An event is news if it is the opposite of what should be. And the more rare the event is, as compared to what should be, determines the legs of the story.
At least that was what I was taught as a young student and news photographer.
The events of Nov. 19, 2005, as outlined by TIME Magazine are news, big news because they meet the two prongs of the news test–they are the opposite of what should be and are rare.
As someone who lived with a Marine infantry platoon for a month and who has witnessed the aftermath of successful and failed IED attacks, the events described by TIME, if true, are indeed very rare.
During the Summer of 2005, I watched a counter-insurgency war being fought under a legal and media microscope.
Every shooting, whether it resulted in death or injury, was investigated by the JAG Corps and the Naval Criminal Investigative Service.
Every allegation of abuse made by a detainee, no matter how preposterous, was investigated by the JAG Corps.
The restraint shown by the platoon I lived with was almost inhuman and I doubt I could have matched it.

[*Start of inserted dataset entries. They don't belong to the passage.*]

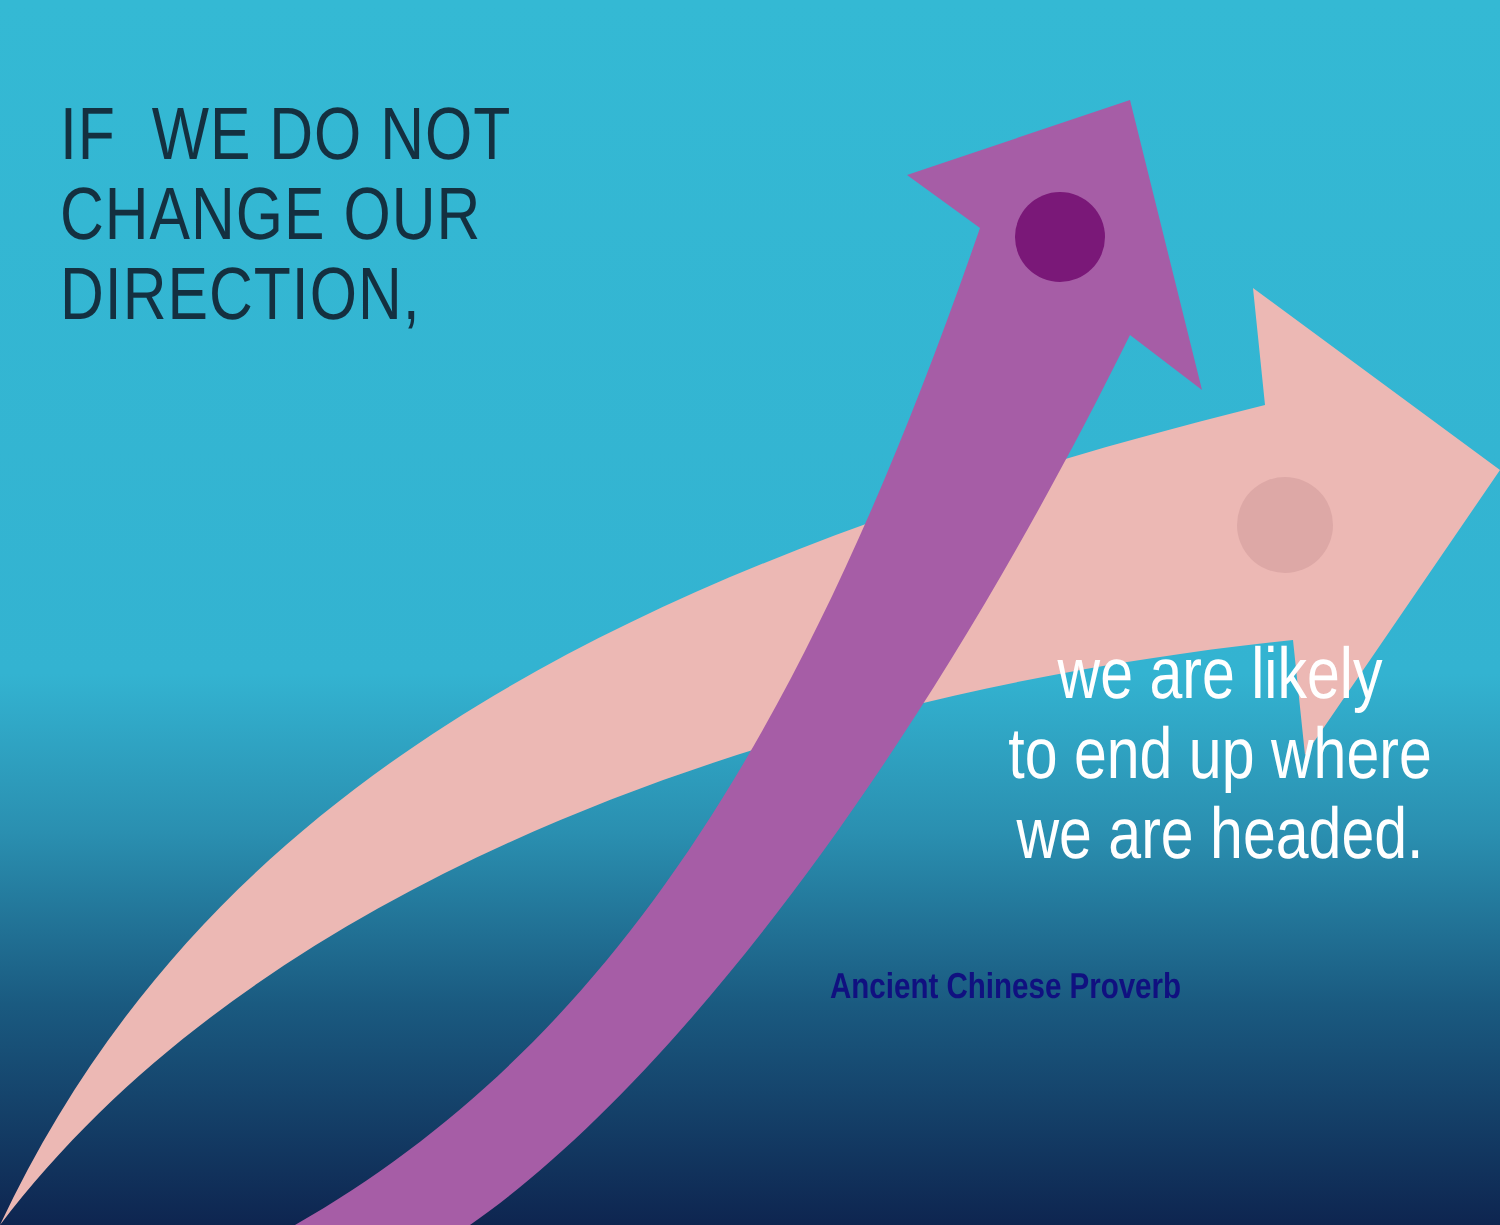IF WE DO NOT
CHANGE OUR
DIRECTION,
we are likely
to end up where
we are headed.
Ancient Chinese Proverb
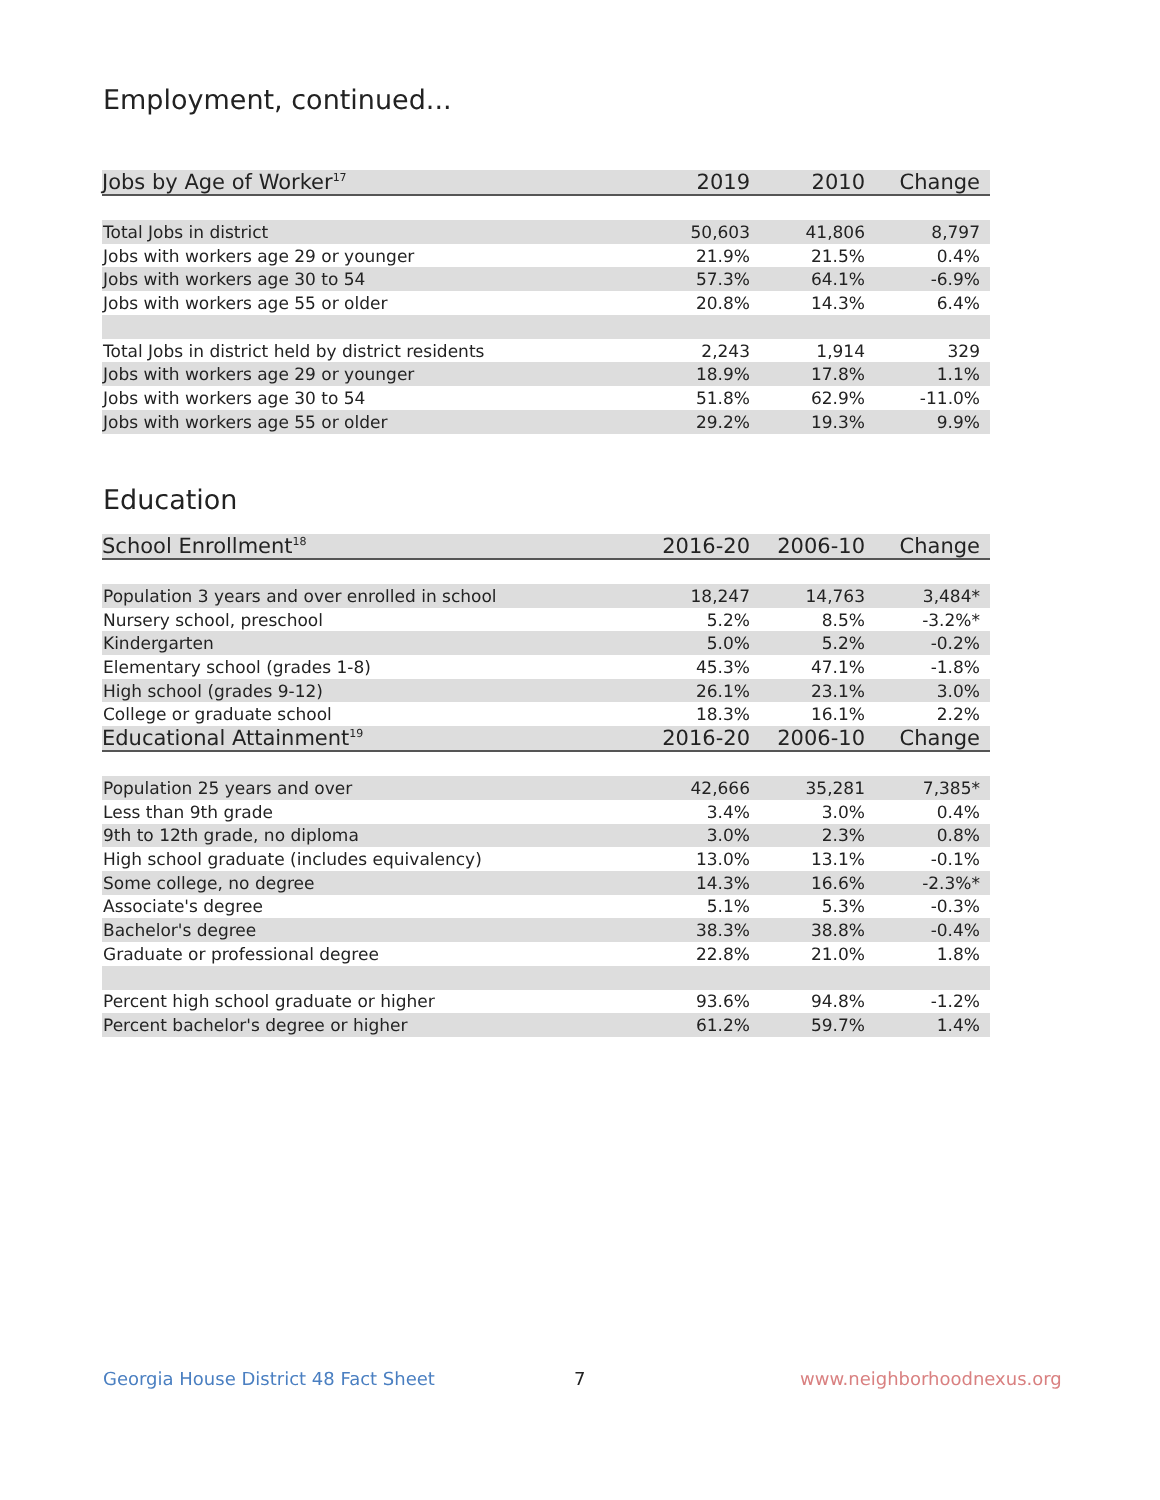Employment, continued...
| Jobs by Age of Worker<sup>17</sup> | 2019 | 2010 | Change |
| --- | --- | --- | --- |
| Total Jobs in district | 50,603 | 41,806 | 8,797 |
| Jobs with workers age 29 or younger | 21.9% | 21.5% | 0.4% |
| Jobs with workers age 30 to 54 | 57.3% | 64.1% | -6.9% |
| Jobs with workers age 55 or older | 20.8% | 14.3% | 6.4% |
| Total Jobs in district held by district residents | 2,243 | 1,914 | 329 |
| Jobs with workers age 29 or younger | 18.9% | 17.8% | 1.1% |
| Jobs with workers age 30 to 54 | 51.8% | 62.9% | -11.0% |
| Jobs with workers age 55 or older | 29.2% | 19.3% | 9.9% |
Education
| School Enrollment<sup>18</sup> | 2016-20 | 2006-10 | Change |
| --- | --- | --- | --- |
| Population 3 years and over enrolled in school | 18,247 | 14,763 | 3,484* |
| Nursery school, preschool | 5.2% | 8.5% | -3.2%* |
| Kindergarten | 5.0% | 5.2% | -0.2% |
| Elementary school (grades 1-8) | 45.3% | 47.1% | -1.8% |
| High school (grades 9-12) | 26.1% | 23.1% | 3.0% |
| College or graduate school | 18.3% | 16.1% | 2.2% |
| Educational Attainment<sup>19</sup> | 2016-20 | 2006-10 | Change |
| Population 25 years and over | 42,666 | 35,281 | 7,385* |
| Less than 9th grade | 3.4% | 3.0% | 0.4% |
| 9th to 12th grade, no diploma | 3.0% | 2.3% | 0.8% |
| High school graduate (includes equivalency) | 13.0% | 13.1% | -0.1% |
| Some college, no degree | 14.3% | 16.6% | -2.3%* |
| Associate's degree | 5.1% | 5.3% | -0.3% |
| Bachelor's degree | 38.3% | 38.8% | -0.4% |
| Graduate or professional degree | 22.8% | 21.0% | 1.8% |
| Percent high school graduate or higher | 93.6% | 94.8% | -1.2% |
| Percent bachelor's degree or higher | 61.2% | 59.7% | 1.4% |
Georgia House District 48 Fact Sheet
7 www.neighborhoodnexus.org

But the stories of Marines, after being blown of with an IED methodically pursuing and engaging the trigger man, and only the trigger man, are not news because they are what happens every day and are what should be.
And therein lies the Haditha delima.
Every day and every hour, another small success, another victory, another step toward progress, another should occurs.

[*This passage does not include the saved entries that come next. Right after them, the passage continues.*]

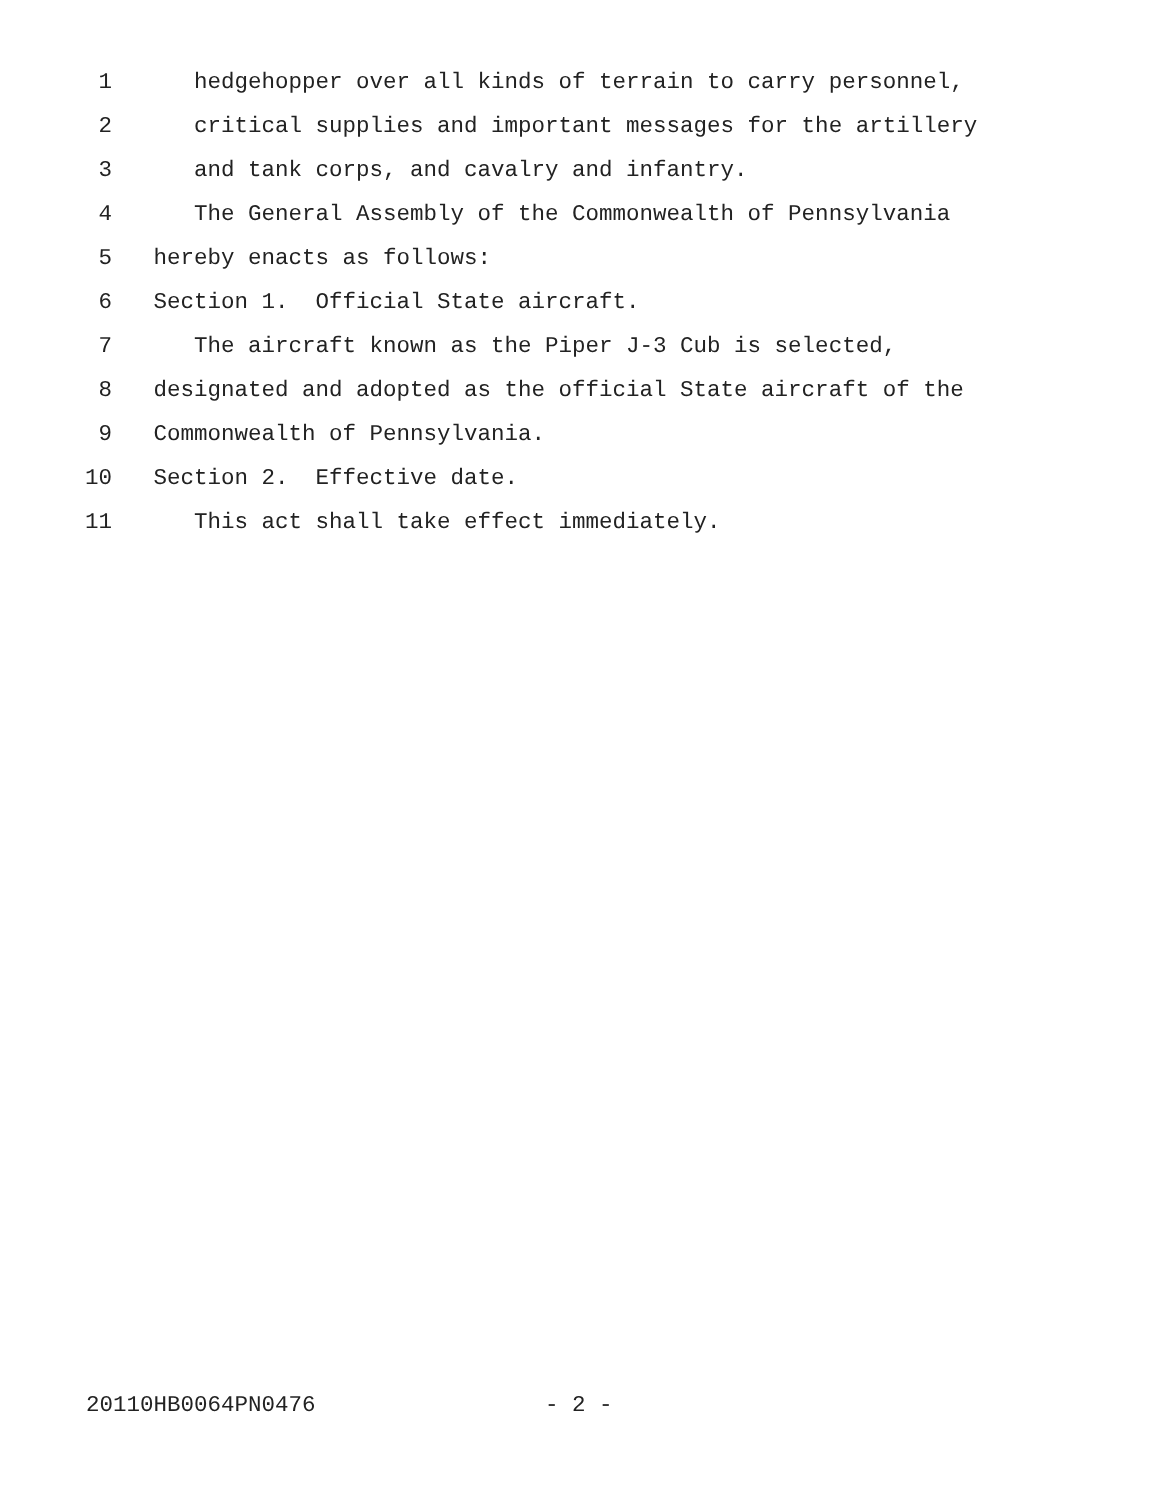1 hedgehopper over all kinds of terrain to carry personnel,
2 critical supplies and important messages for the artillery
3 and tank corps, and cavalry and infantry.
4 The General Assembly of the Commonwealth of Pennsylvania
5 hereby enacts as follows:
6 Section 1. Official State aircraft.
7 The aircraft known as the Piper J-3 Cub is selected,
8 designated and adopted as the official State aircraft of the
9 Commonwealth of Pennsylvania.
10 Section 2. Effective date.
11 This act shall take effect immediately.
20110HB0064PN0476 - 2 -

But, because these events should be, they are not news.
Then, after thousands and thousands of instances of what should happen, the opposite strikes and it is news.

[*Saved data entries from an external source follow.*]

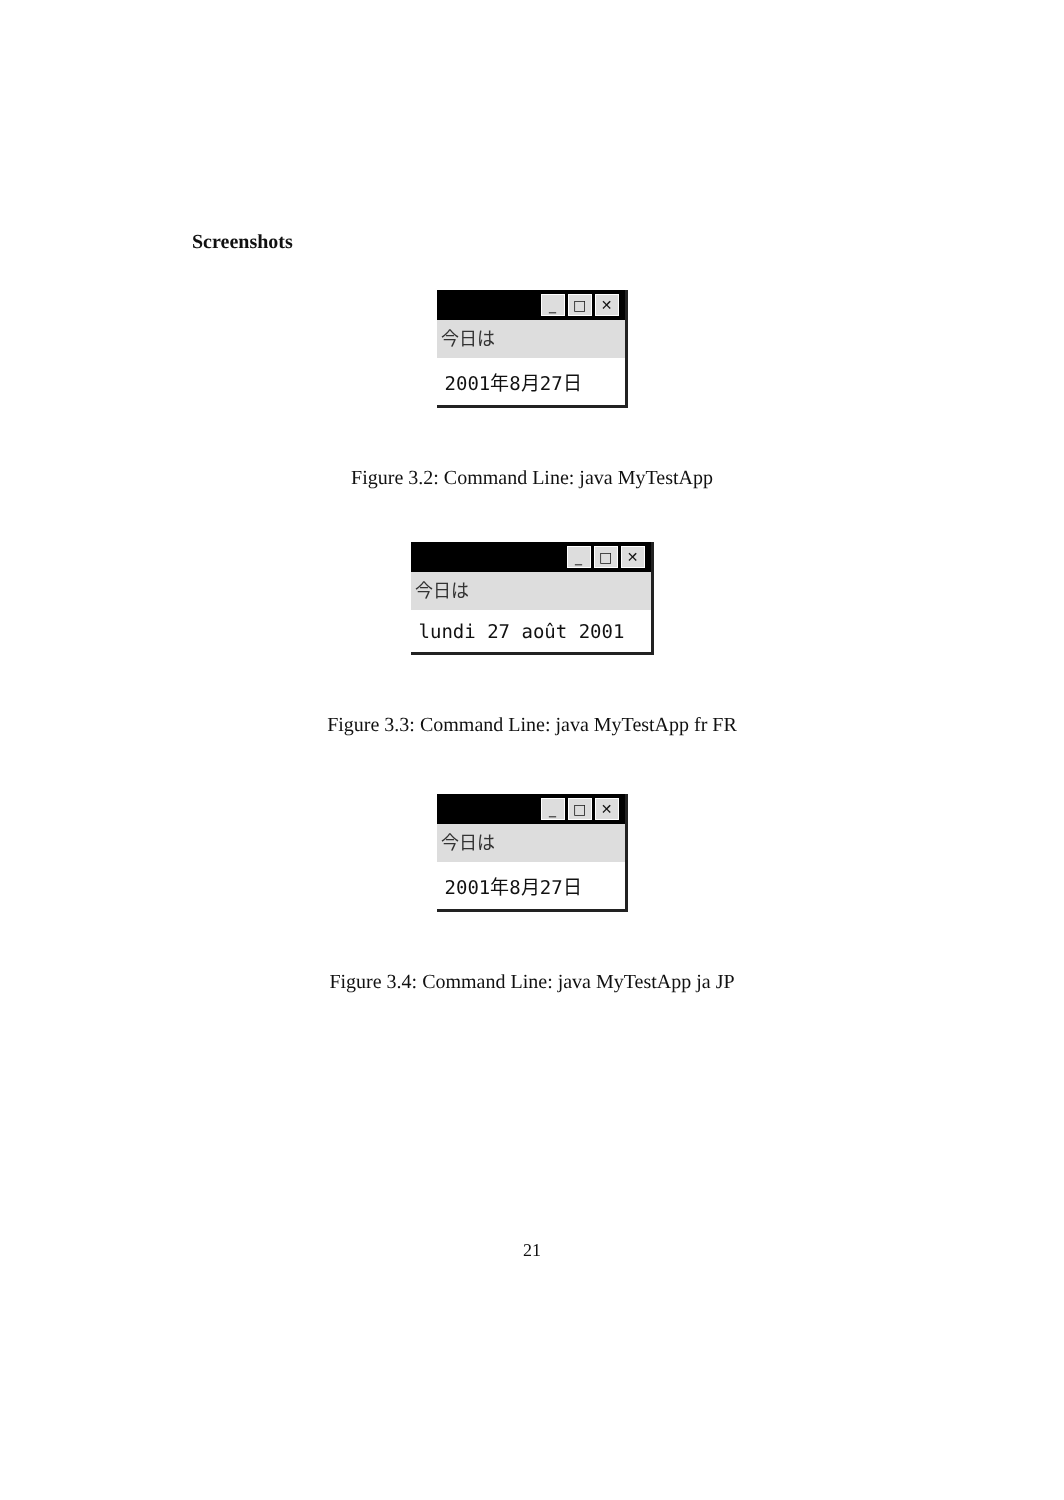Screenshots
_ □ ✕
今日は
2001年8月27日
Figure 3.2: Command Line: java MyTestApp
_ □ ✕
今日は
lundi 27 août 2001
Figure 3.3: Command Line: java MyTestApp fr FR
_ □ ✕
今日は
2001年8月27日
Figure 3.4: Command Line: java MyTestApp ja JP
21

The story of Nov. 19th in Haditha, of one infantry company, and probably not the whole company, more likely just one platoon or even squad of one infantry company, has now generated thousands and thousands of gross ratings points.
But, the daily successes that should and do happen, keep going, with no one knowing about them, creating an impression that coalition forces are willing to engage in and cover up vile acts.
The platoon I was with in Iraq, did everything they should have done.
And as far as I know, the other Platoons and Battalions were on the should side of the news equation, meaning, it wasn’t news.
The story of Nov. 19th in Haditha is not the only story of Iraq, just one of the few that fits the legacy media’s definition of news.